Our Watch Chair Natasha Stott Despoja AM made the announcement this morning, saying Chloe’s appointment highlights her commitment to gender equality, respectful relationships, equal parenting, and eliminating violence against women and their children.
— Natasha StottDespoja (@NStottDespoja) June 5, 2017
At the press conference this morning Chloe shared experiences from her childhood to note the importance of positive, equal parenting at home. Particularly growing up as the daughter of former Governor-General of Australia, the Honourable Dame Quentin Bryce.
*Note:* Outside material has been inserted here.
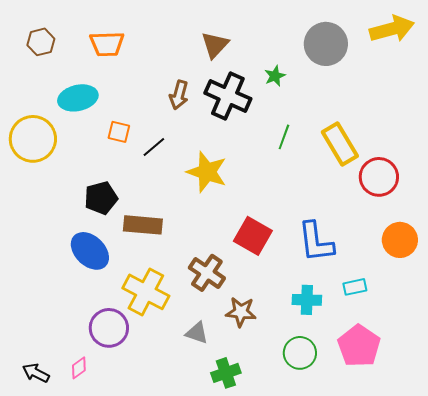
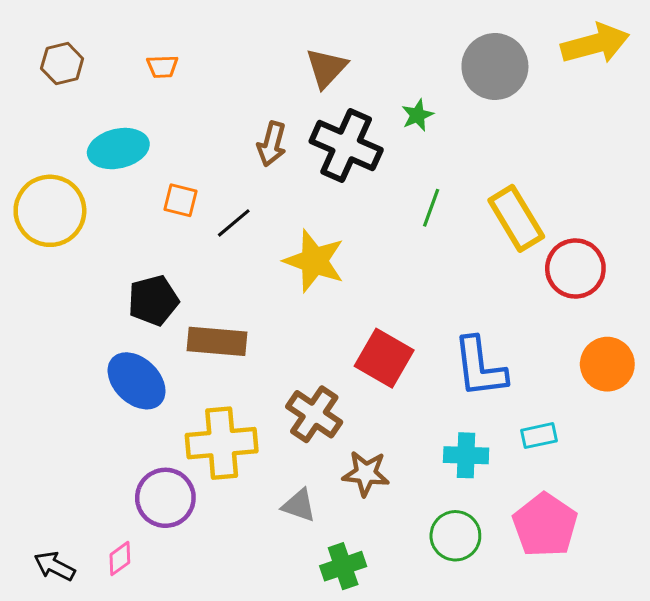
orange trapezoid: (107, 44) -> (162, 67), size x0.6
yellow cross: (146, 292) -> (222, 443), turned -33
“My childhood home was a household of ideas about gender equality, shared parenting and education. It was a household where talk became action,” she said.
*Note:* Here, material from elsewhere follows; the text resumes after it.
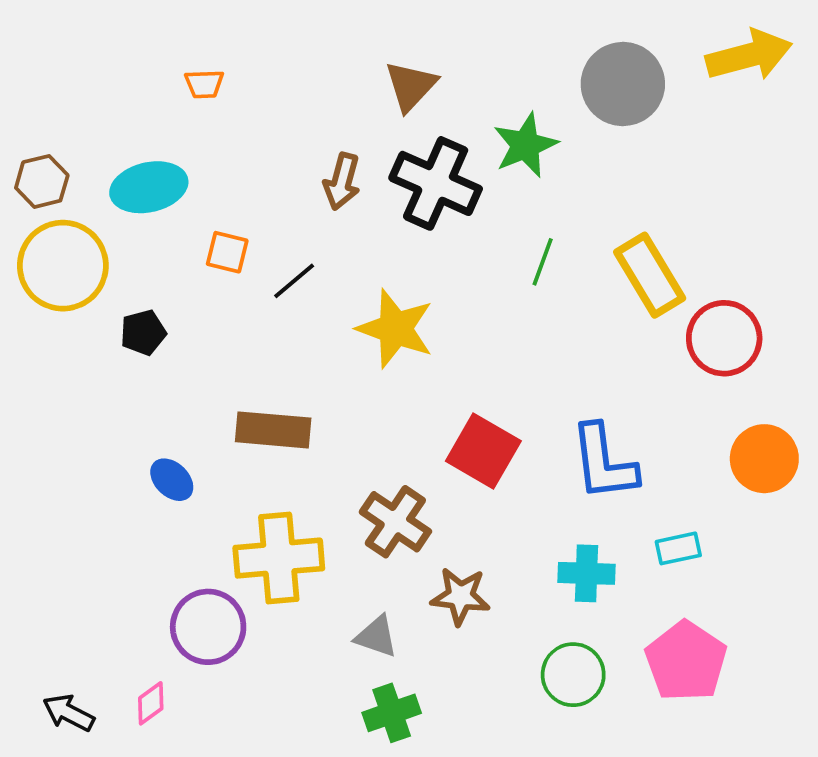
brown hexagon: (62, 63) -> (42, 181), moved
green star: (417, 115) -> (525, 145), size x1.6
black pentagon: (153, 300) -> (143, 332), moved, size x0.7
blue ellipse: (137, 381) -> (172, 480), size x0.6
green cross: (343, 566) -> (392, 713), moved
“For as long as I can remember, my mother has fought to eliminate domestic violence from the community. It wasn’t a passing interest – it has been a lifetime commitment. My Dad, a renowned architect, consistently modelled modern marriage and parenting for us.
“As a parent, supporting children to pursue their interests free from limiting gender stereotypes is crucial. Gender inequality is underpinned by rigid adherence to gender stereotypes, and evidence says gender inequality and disrespect breed violence against women. This is one of the reasons why I’m excited to become an Our Watch Ambassador.”
— Our Watch (@OurWatchAus) June 5, 2017
Chloe’s appointment comes as Our Watch also releases its Power of Parents Snapshot Report, revealing the majority of parents also wish to challenge gender stereotypes. According to Our Watch research, 79% of parents of 0 – 3 year olds say they want their children to be able to be free of limiting gender stereotypes. Ninety two per cent agreed it is important to treat girls and boys equally in their early years.
Natasha said today that language matters, with expressions of gender stereotypes impacting children later on. “Language matters, and expressions of gender stereotypes shape attitudes that last into adulthood. These can include telling boys that ‘boys don’t cry’ when they express their emotions, or calling girls ‘bossy’ when they assert themselves.
“These notions embolden the stereotype that men make better leaders due to being more decisive and rational. This view is supported by one in five Australians.”
“Of course, parents have enormous influence over their child’s development.
“Challenging outdated gender stereotypes can be as simple as sharing the care-giving and house work. It can including exposing our children to a diverse range of role models and championing both female and male leaders in books, television, movies, arts and sport.”
Chloe joins a number of other high profile Australian ambassadors of Our Watch, including Rosie Batty, Khadija Gbla, Charlie Pickering, Tasma Walton, Ann O’Neill, Tarang Chawla, Rebecca Poulson, Rachel Kayrooz, Arman Abrahimzadeh, Sue Salthouse, Alan Cransberg, Julia Zemiro, and Lucy Turnbull AO.